Task brief:
Could you give the data that follows again exactly, without its pictures?

Stored data entries
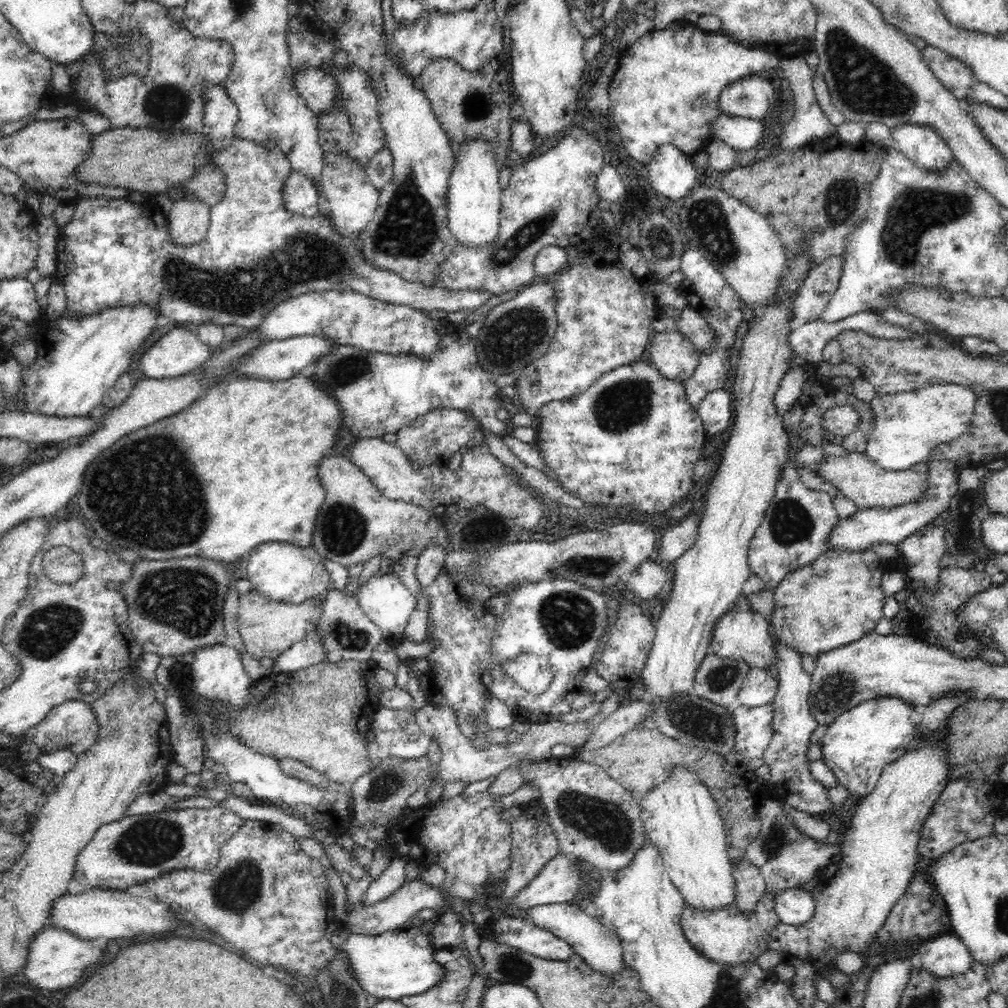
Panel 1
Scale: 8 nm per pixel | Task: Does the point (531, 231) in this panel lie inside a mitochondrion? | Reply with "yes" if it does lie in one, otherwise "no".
yes

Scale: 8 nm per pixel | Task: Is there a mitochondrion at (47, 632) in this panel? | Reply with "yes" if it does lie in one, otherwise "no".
yes

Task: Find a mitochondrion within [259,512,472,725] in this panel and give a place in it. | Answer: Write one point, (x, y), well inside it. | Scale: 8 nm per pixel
(351, 638)

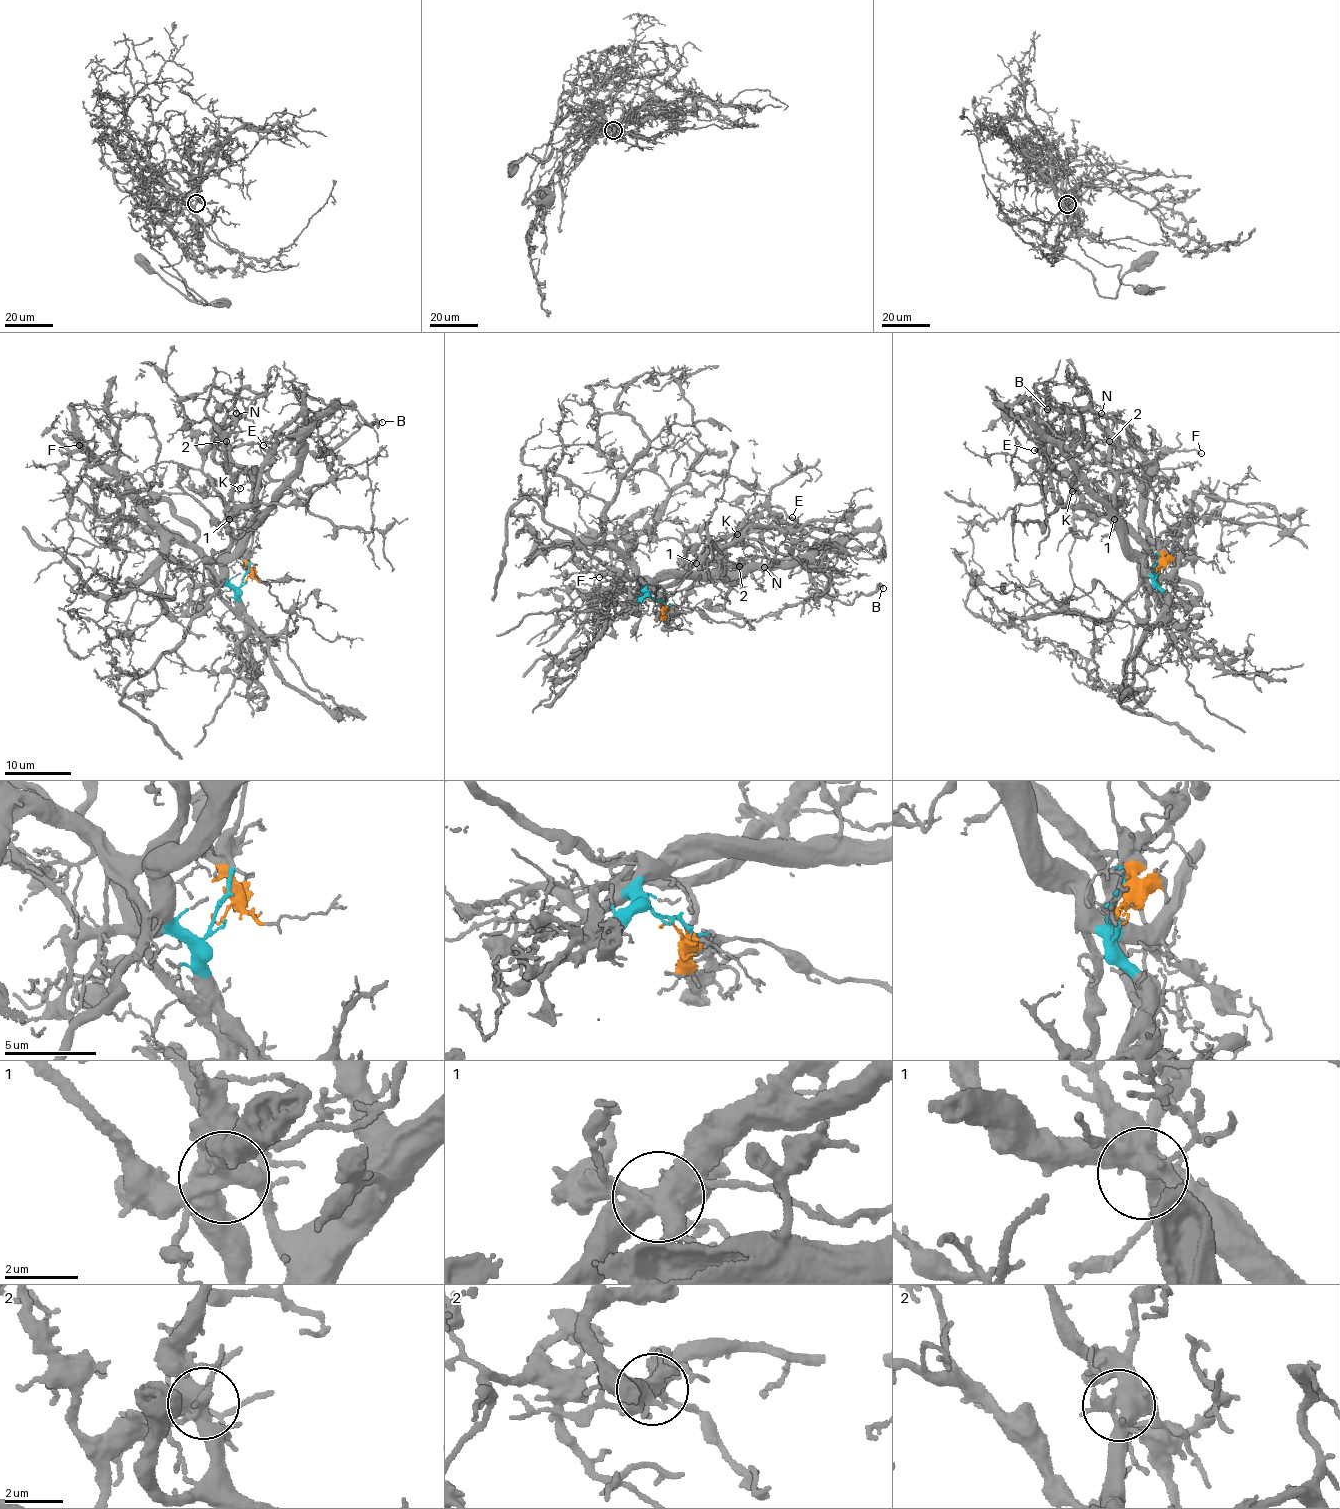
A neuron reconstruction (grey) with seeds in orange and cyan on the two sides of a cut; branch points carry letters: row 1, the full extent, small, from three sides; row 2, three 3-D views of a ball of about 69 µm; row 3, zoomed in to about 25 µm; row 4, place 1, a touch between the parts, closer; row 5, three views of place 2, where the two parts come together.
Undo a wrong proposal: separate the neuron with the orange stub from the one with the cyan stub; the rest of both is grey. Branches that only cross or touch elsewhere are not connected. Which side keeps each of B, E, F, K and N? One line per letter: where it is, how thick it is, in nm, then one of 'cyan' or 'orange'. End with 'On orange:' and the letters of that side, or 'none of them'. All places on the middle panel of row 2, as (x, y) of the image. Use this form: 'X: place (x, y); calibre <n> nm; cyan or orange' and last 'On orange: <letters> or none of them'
B: place (883, 588); calibre 90 nm; cyan
E: place (792, 517); calibre 110 nm; orange
F: place (599, 577); calibre 140 nm; orange
K: place (737, 534); calibre 140 nm; cyan
N: place (764, 567); calibre 130 nm; cyan
On orange: E, F

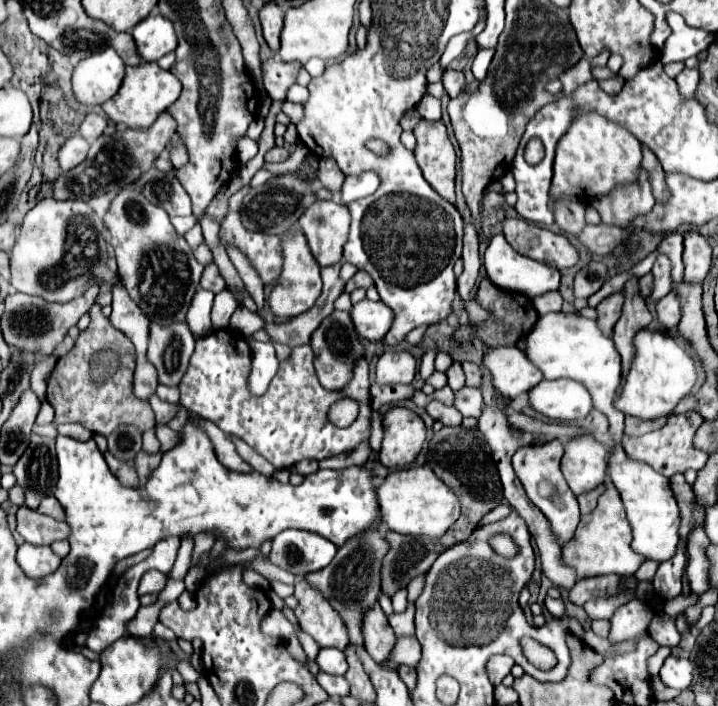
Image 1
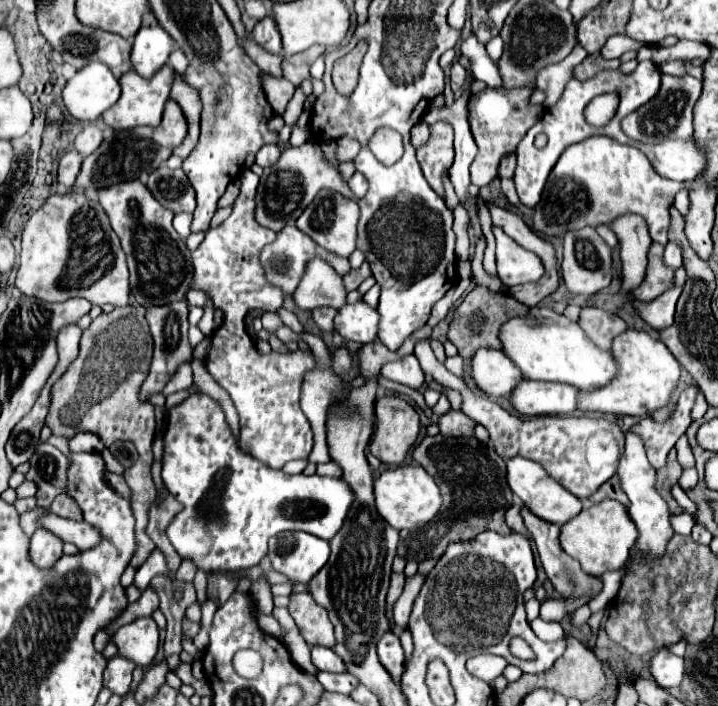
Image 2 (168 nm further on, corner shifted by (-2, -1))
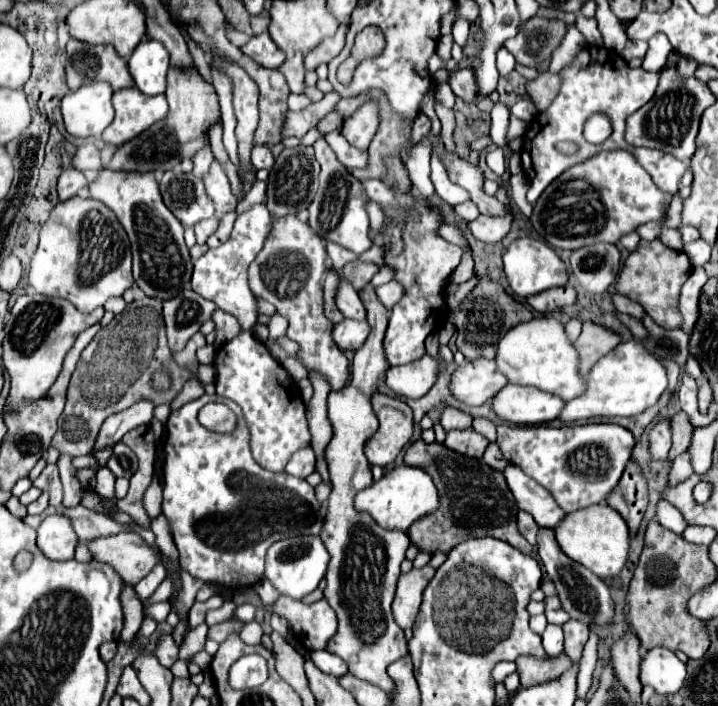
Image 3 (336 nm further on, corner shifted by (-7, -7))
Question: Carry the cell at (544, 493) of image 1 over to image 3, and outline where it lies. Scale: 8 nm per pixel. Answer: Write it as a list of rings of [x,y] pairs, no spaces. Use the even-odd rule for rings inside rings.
[[[508,464],[504,470],[504,478],[508,482],[508,488],[514,494],[514,500],[520,510],[526,510],[534,516],[538,526],[544,528],[556,528],[558,522],[564,518],[564,510],[556,506],[554,498],[544,490],[536,480],[528,478],[518,466]]]

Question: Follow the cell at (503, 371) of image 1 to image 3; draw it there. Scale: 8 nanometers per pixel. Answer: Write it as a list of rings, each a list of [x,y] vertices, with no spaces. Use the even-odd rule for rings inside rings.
[[[478,358],[474,362],[464,362],[452,372],[450,392],[456,400],[468,406],[482,406],[490,402],[506,384],[508,380],[498,372],[494,360]]]

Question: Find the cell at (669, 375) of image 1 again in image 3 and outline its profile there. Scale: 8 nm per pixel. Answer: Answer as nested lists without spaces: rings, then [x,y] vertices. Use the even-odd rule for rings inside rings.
[[[638,340],[618,344],[610,354],[600,358],[586,376],[586,390],[580,398],[572,398],[560,412],[562,422],[574,422],[584,418],[614,418],[614,416],[636,416],[646,408],[654,406],[668,386],[666,368],[652,356]]]

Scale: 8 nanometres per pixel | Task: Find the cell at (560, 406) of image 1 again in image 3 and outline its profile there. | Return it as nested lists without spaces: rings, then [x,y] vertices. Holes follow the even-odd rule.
[[[508,384],[496,394],[496,398],[492,398],[490,408],[504,422],[536,426],[558,418],[564,408],[564,400],[532,386]]]

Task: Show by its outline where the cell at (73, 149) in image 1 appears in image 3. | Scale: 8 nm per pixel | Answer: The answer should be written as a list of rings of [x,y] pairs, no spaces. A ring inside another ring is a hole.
[[[72,166],[66,168],[66,170],[60,174],[60,178],[58,178],[58,198],[60,198],[60,202],[76,196],[76,192],[78,192],[80,188],[84,188],[86,184],[88,184],[88,180],[84,178],[82,172],[74,170]]]

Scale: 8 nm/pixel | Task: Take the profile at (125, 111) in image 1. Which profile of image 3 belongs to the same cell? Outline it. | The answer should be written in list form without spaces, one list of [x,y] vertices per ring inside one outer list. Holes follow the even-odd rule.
[[[136,86],[114,92],[112,106],[116,110],[116,118],[104,130],[102,138],[104,142],[114,146],[122,146],[124,142],[136,138],[154,122],[162,120],[168,112],[168,104],[162,94],[146,96],[146,94],[140,94]]]

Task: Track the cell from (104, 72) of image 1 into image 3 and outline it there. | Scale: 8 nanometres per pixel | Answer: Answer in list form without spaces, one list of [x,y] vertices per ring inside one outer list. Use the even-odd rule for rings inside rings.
[[[92,82],[78,88],[76,92],[68,92],[62,100],[62,118],[66,132],[76,138],[100,136],[104,128],[114,120],[114,108],[110,98],[112,98],[112,88],[108,82]]]

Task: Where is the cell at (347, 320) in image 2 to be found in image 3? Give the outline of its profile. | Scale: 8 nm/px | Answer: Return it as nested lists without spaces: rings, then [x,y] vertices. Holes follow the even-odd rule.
[[[342,320],[334,324],[334,330],[332,330],[332,338],[340,350],[358,350],[368,338],[368,334],[370,334],[370,326],[366,320],[362,322]]]

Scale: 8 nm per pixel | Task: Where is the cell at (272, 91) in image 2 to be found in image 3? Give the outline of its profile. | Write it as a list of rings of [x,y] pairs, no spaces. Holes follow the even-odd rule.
[[[290,94],[290,98],[288,98],[288,108],[290,110],[304,110],[310,104],[312,104],[312,100],[306,98],[304,94]]]

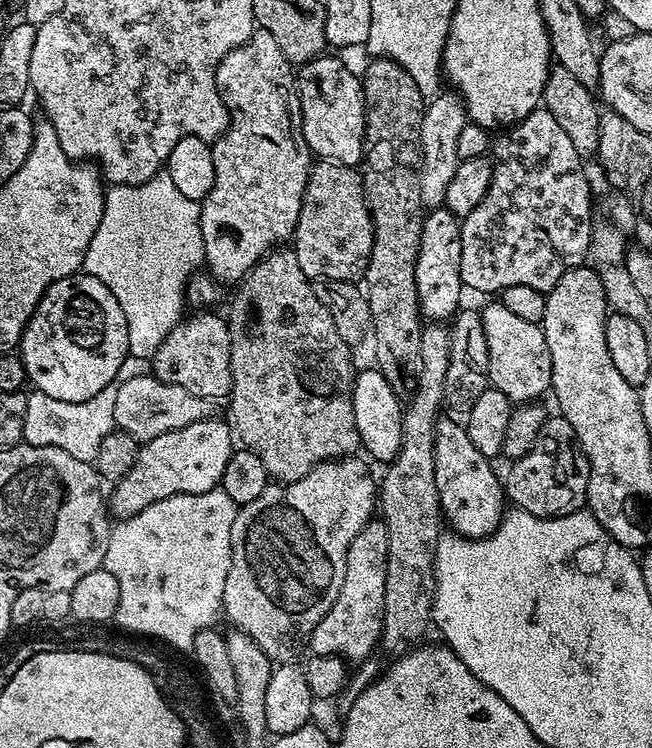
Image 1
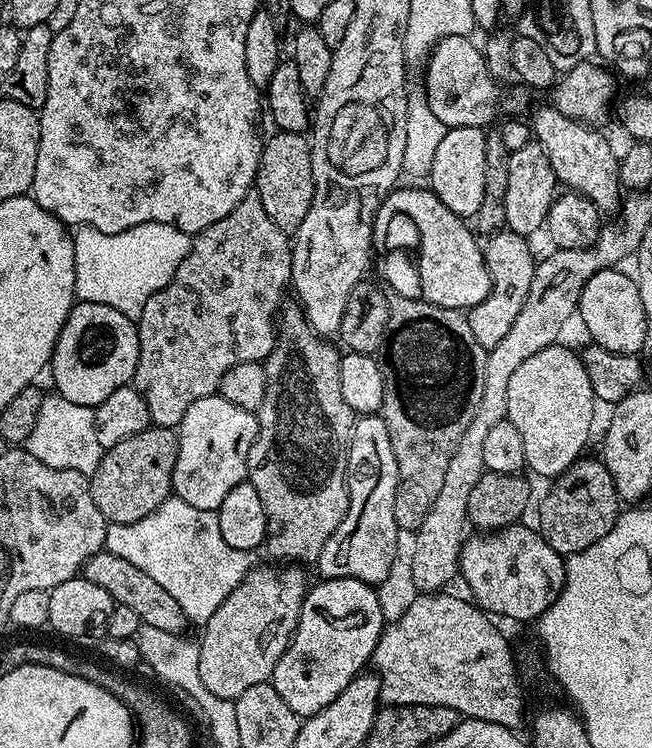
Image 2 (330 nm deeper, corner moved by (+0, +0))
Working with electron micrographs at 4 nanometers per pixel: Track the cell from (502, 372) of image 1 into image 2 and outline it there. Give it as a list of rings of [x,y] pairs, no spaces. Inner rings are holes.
[[[557,342],[546,346],[546,350],[538,350],[538,354],[534,354],[531,358],[526,358],[526,362],[522,362],[522,366],[518,366],[518,370],[514,370],[514,374],[510,376],[510,386],[506,386],[506,410],[508,415],[506,417],[510,422],[514,422],[514,427],[518,430],[518,435],[522,437],[526,449],[526,468],[530,473],[533,472],[536,476],[548,476],[547,478],[555,478],[562,475],[575,460],[581,459],[584,447],[588,444],[588,435],[592,432],[592,423],[596,420],[596,407],[598,401],[594,390],[590,386],[590,374],[586,374],[586,366],[583,359],[579,355],[576,356],[568,348],[563,348],[563,343]]]

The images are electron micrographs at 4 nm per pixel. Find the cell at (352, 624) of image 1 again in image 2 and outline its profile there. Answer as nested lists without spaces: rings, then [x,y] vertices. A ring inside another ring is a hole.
[[[383,415],[362,416],[353,423],[346,479],[346,518],[342,518],[338,530],[330,534],[326,546],[320,551],[319,575],[326,580],[354,578],[379,586],[390,573],[400,532],[394,522],[394,498],[400,475],[398,462],[394,458],[394,446],[390,446],[390,434],[386,430]]]

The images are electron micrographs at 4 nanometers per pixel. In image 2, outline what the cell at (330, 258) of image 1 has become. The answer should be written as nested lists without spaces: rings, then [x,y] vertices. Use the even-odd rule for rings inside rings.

Result:
Panel 1
Scale: 8 nm per pixel | Task: Does the point (531, 231) in this panel lie inside a mitochondrion? | Reply with "yes" if it does lie in one, otherwise "no".
yes

Scale: 8 nm per pixel | Task: Is there a mitochondrion at (47, 632) in this panel? | Reply with "yes" if it does lie in one, otherwise "no".
yes

Task: Find a mitochondrion within [259,512,472,725] in this panel and give a place in it. | Answer: Write one point, (x, y), well inside it. | Scale: 8 nm per pixel
(351, 638)

A neuron reconstruction (grey) with seeds in orange and cyan on the two sides of a cut; branch points carry letters: row 1, the full extent, small, from three sides; row 2, three 3-D views of a ball of about 69 µm; row 3, zoomed in to about 25 µm; row 4, place 1, a touch between the parts, closer; row 5, three views of place 2, where the two parts come together.
Undo a wrong proposal: separate the neuron with the orange stub from the one with the cyan stub; the rest of both is grey. Branches that only cross or touch elsewhere are not connected. Which side keeps each of B, E, F, K and N? One line per letter: where it is, how thick it is, in nm, then one of 'cyan' or 'orange'. End with 'On orange:' and the letters of that side, or 'none of them'. All places on the middle panel of row 2, as (x, y) of the image. Use this form: 'X: place (x, y); calibre <n> nm; cyan or orange' and last 'On orange: <letters> or none of them'
B: place (883, 588); calibre 90 nm; cyan
E: place (792, 517); calibre 110 nm; orange
F: place (599, 577); calibre 140 nm; orange
K: place (737, 534); calibre 140 nm; cyan
N: place (764, 567); calibre 130 nm; cyan
On orange: E, F

Image 1
Image 2 (168 nm further on, corner shifted by (-2, -1))
Image 3 (336 nm further on, corner shifted by (-7, -7))
Question: Carry the cell at (544, 493) of image 1 over to image 3, and outline where it lies. Scale: 8 nm per pixel. Answer: Write it as a list of rings of [x,y] pairs, no spaces. Use the even-odd rule for rings inside rings.
[[[508,464],[504,470],[504,478],[508,482],[508,488],[514,494],[514,500],[520,510],[526,510],[534,516],[538,526],[544,528],[556,528],[558,522],[564,518],[564,510],[556,506],[554,498],[544,490],[536,480],[528,478],[518,466]]]

Question: Follow the cell at (503, 371) of image 1 to image 3; draw it there. Scale: 8 nanometers per pixel. Answer: Write it as a list of rings, each a list of [x,y] vertices, with no spaces. Use the even-odd rule for rings inside rings.
[[[478,358],[474,362],[464,362],[452,372],[450,392],[456,400],[468,406],[482,406],[490,402],[506,384],[508,380],[498,372],[494,360]]]

Question: Find the cell at (669, 375) of image 1 again in image 3 and outline its profile there. Scale: 8 nm per pixel. Answer: Answer as nested lists without spaces: rings, then [x,y] vertices. Use the even-odd rule for rings inside rings.
[[[638,340],[618,344],[610,354],[600,358],[586,376],[586,390],[580,398],[572,398],[560,412],[562,422],[574,422],[584,418],[614,418],[614,416],[636,416],[646,408],[654,406],[668,386],[666,368],[652,356]]]

Scale: 8 nanometres per pixel | Task: Find the cell at (560, 406) of image 1 again in image 3 and outline its profile there. | Return it as nested lists without spaces: rings, then [x,y] vertices. Holes follow the even-odd rule.
[[[508,384],[496,394],[496,398],[492,398],[490,408],[504,422],[536,426],[558,418],[564,408],[564,400],[532,386]]]

Task: Show by its outline where the cell at (73, 149) in image 1 appears in image 3. | Scale: 8 nm per pixel | Answer: The answer should be written as a list of rings of [x,y] pairs, no spaces. A ring inside another ring is a hole.
[[[72,166],[66,168],[66,170],[60,174],[60,178],[58,178],[58,198],[60,198],[60,202],[76,196],[76,192],[78,192],[80,188],[84,188],[86,184],[88,184],[88,180],[84,178],[82,172],[74,170]]]

Scale: 8 nm/pixel | Task: Take the profile at (125, 111) in image 1. Which profile of image 3 belongs to the same cell? Outline it. | The answer should be written in list form without spaces, one list of [x,y] vertices per ring inside one outer list. Holes follow the even-odd rule.
[[[136,86],[114,92],[112,106],[116,110],[116,118],[104,130],[102,138],[104,142],[114,146],[122,146],[124,142],[136,138],[154,122],[162,120],[168,112],[168,104],[162,94],[146,96],[146,94],[140,94]]]

Task: Track the cell from (104, 72) of image 1 into image 3 and outline it there. | Scale: 8 nanometres per pixel | Answer: Answer in list form without spaces, one list of [x,y] vertices per ring inside one outer list. Use the even-odd rule for rings inside rings.
[[[92,82],[78,88],[76,92],[68,92],[62,100],[62,118],[66,132],[76,138],[100,136],[104,128],[114,120],[114,108],[110,98],[112,98],[112,88],[108,82]]]

Task: Where is the cell at (347, 320) in image 2 to be found in image 3? Give the outline of its profile. | Scale: 8 nm/px | Answer: Return it as nested lists without spaces: rings, then [x,y] vertices. Holes follow the even-odd rule.
[[[342,320],[334,324],[334,330],[332,330],[332,338],[340,350],[358,350],[368,338],[368,334],[370,334],[370,326],[366,320],[362,322]]]

Scale: 8 nm per pixel | Task: Where is the cell at (272, 91) in image 2 to be found in image 3? Give the outline of its profile. | Write it as a list of rings of [x,y] pairs, no spaces. Holes follow the even-odd rule.
[[[290,94],[290,98],[288,98],[288,108],[290,110],[304,110],[310,104],[312,104],[312,100],[306,98],[304,94]]]

Image 1
Image 2 (330 nm deeper, corner moved by (+0, +0))
Working with electron micrographs at 4 nanometers per pixel: Track the cell from (502, 372) of image 1 into image 2 and outline it there. Give it as a list of rings of [x,y] pairs, no spaces. Inner rings are holes.
[[[557,342],[546,346],[546,350],[538,350],[538,354],[534,354],[531,358],[526,358],[526,362],[522,362],[522,366],[518,366],[518,370],[514,370],[514,374],[510,376],[510,386],[506,386],[506,410],[508,415],[506,417],[510,422],[514,422],[514,427],[518,430],[518,435],[522,437],[526,449],[526,468],[530,473],[533,472],[536,476],[548,476],[547,478],[555,478],[562,475],[575,460],[581,459],[584,447],[588,444],[588,435],[592,432],[592,423],[596,420],[596,407],[598,401],[594,390],[590,386],[590,374],[586,374],[586,366],[583,359],[579,355],[576,356],[568,348],[563,348],[563,343]]]

The images are electron micrographs at 4 nm per pixel. Find the cell at (352, 624) of image 1 again in image 2 and outline its profile there. Answer as nested lists without spaces: rings, then [x,y] vertices. A ring inside another ring is a hole.
[[[383,415],[362,416],[353,423],[346,479],[346,518],[342,518],[338,530],[330,534],[326,546],[320,551],[319,575],[326,580],[354,578],[379,586],[390,573],[400,532],[394,522],[394,498],[400,475],[398,462],[394,458],[394,446],[390,446],[390,434],[386,430]]]

The images are electron micrographs at 4 nanometers per pixel. In image 2, outline what the cell at (330, 258) of image 1 has become. The answer should be written as nested lists without spaces: rings, then [x,y] vertices. Use the even-odd rule for rings inside rings.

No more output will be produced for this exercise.